6 cups fresh collard greens, about 1 pound
6 cups fresh mustard or turnip greens, about 1 pound
2 tablespoons balsamic vinegar
2 teaspoons honey
1 tablespoons Dijon mustard
2 teaspoons vegetable oil
1/2 cup pecans, roughly chopped or broken

Wash greens well, dry thoroughly, then remove and discard the long stems. Tear the greens into salad size pieces and place in a large bowl. In a small bowl, combine the vinegar, honey and mustard. Set aside. Heat the oil in a small skillet until hot but not smoking. Add the vinegar mixture and pecans and cook, stirring regularly, for 2 to 3 minutes. Pour over the greens and serve at once.

Jumbled Greens

2 tablespoons peanut oil
1 1/2 cups onions, chopped
1 bunch collard greens, washed, stemmed and torn into 3 to 4 inch pieces
1 tablespoon + 1 teaspoon "Vegetable Magic"
1 bunch mustard greens, washed, stemmed and torn into 3 to 4 inch pieces
1/2 cup fresh cilantro, chopped
1 cup vegetable stock
1 10 ounce bag fresh spinach, washed, stemmed and torn into 3 to 4 inch pieces
1 teaspoon sugar

Preheat a heavy; preferably cast iron, 4 quart pot over high heat to 350F about 4 minutes. Add the oil and when it begins to smoke, about 4 minutes, add the onions. Cook, stirring occasionally, until the onions begin to turn golden brown, about 6 minutes, then add the collard greens and Vegetable Magic. Scrape the bottom of the pot and cook, stirring occasionally, until the greens are sticking to the bottom and about to burn, about 3 to 4 minutes. Add the mustard greens and cilantro and stir and cook 1 minute. Add 1/2 cup of vegetable stock and scrape the bottom of the pot. The greens will cook down and the onions will turn dark brown. Cook until all the liquid evaporates, about 10 to 12 minutes, then add the remaining stock. Scrape the bottom of the pot and add the spinach. Stir and cook for 3 minutes. Add the sugar and cook for 1 minute longer. Remove from heat and serve.

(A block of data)
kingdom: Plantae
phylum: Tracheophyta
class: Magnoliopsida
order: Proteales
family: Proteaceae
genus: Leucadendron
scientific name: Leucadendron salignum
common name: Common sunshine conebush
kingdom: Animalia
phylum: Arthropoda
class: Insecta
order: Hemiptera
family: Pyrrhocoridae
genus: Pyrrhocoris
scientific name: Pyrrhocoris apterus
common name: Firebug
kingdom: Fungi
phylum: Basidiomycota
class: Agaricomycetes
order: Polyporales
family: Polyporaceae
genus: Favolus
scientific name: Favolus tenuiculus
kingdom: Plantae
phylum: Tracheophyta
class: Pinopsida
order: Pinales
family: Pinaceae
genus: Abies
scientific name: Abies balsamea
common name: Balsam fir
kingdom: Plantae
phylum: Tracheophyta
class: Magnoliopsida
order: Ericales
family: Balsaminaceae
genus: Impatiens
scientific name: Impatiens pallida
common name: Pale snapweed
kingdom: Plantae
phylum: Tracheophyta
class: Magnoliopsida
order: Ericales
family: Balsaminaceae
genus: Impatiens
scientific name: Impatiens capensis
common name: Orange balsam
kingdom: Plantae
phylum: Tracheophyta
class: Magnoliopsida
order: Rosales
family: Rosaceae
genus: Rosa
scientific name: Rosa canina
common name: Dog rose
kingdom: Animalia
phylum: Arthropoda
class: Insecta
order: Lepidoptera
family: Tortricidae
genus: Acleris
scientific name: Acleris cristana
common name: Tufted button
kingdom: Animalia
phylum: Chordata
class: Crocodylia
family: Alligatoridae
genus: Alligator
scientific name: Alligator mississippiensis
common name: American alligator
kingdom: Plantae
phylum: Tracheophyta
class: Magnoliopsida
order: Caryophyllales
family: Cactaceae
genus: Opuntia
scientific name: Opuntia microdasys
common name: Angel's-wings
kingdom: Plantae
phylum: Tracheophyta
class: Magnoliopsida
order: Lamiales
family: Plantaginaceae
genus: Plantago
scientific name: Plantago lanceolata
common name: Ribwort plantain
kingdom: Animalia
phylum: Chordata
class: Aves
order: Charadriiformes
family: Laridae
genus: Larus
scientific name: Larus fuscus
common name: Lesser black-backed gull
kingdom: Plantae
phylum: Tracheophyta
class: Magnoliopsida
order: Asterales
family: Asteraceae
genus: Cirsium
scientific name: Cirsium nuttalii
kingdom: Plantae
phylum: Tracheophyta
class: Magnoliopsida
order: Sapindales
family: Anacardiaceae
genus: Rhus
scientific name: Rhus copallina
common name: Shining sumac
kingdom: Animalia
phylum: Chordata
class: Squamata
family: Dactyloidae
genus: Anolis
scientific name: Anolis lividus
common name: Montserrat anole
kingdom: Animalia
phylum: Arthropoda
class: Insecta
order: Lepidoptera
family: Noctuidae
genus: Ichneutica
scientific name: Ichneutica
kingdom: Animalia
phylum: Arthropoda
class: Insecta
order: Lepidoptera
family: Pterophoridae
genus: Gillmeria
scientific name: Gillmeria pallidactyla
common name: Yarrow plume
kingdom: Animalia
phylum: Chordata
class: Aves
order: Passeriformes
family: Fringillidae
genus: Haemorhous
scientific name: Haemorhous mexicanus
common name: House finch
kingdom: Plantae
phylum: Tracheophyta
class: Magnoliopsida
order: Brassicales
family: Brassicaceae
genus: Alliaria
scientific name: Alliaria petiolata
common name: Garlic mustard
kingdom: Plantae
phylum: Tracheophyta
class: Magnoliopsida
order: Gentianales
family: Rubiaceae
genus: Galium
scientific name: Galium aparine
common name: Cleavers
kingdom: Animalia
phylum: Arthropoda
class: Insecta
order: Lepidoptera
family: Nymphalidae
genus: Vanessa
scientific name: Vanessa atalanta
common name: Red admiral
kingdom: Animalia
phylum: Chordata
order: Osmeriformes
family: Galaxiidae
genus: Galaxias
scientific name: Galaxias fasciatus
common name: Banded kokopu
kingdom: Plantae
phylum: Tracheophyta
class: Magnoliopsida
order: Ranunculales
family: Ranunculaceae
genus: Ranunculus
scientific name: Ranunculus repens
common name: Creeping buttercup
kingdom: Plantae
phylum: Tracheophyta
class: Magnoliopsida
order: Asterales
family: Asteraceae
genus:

→ **WHAT TO WORK ON**:
**a.** Name the ingredients that the recipe text says to combine in a small bowl.
**b.** Pull out the lines of the listing starting at the line that contains "scientific name: Gillmeria pallidactyla" and ending with the last line of the listing.
The recipe text and the listing were taken from unrelated sources.

→ **ANSWERS PROVIDED**:
**a.** Balsamic vinegar, honey and Dijon mustard.

**b.**
scientific name: Gillmeria pallidactyla
common name: Yarrow plume
kingdom: Animalia
phylum: Chordata
class: Aves
order: Passeriformes
family: Fringillidae
genus: Haemorhous
scientific name: Haemorhous mexicanus
common name: House finch
kingdom: Plantae
phylum: Tracheophyta
class: Magnoliopsida
order: Brassicales
family: Brassicaceae
genus: Alliaria
scientific name: Alliaria petiolata
common name: Garlic mustard
kingdom: Plantae
phylum: Tracheophyta
class: Magnoliopsida
order: Gentianales
family: Rubiaceae
genus: Galium
scientific name: Galium aparine
common name: Cleavers
kingdom: Animalia
phylum: Arthropoda
class: Insecta
order: Lepidoptera
family: Nymphalidae
genus: Vanessa
scientific name: Vanessa atalanta
common name: Red admiral
kingdom: Animalia
phylum: Chordata
order: Osmeriformes
family: Galaxiidae
genus: Galaxias
scientific name: Galaxias fasciatus
common name: Banded kokopu
kingdom: Plantae
phylum: Tracheophyta
class: Magnoliopsida
order: Ranunculales
family: Ranunculaceae
genus: Ranunculus
scientific name: Ranunculus repens
common name: Creeping buttercup
kingdom: Plantae
phylum: Tracheophyta
class: Magnoliopsida
order: Asterales
family: Asteraceae
genus:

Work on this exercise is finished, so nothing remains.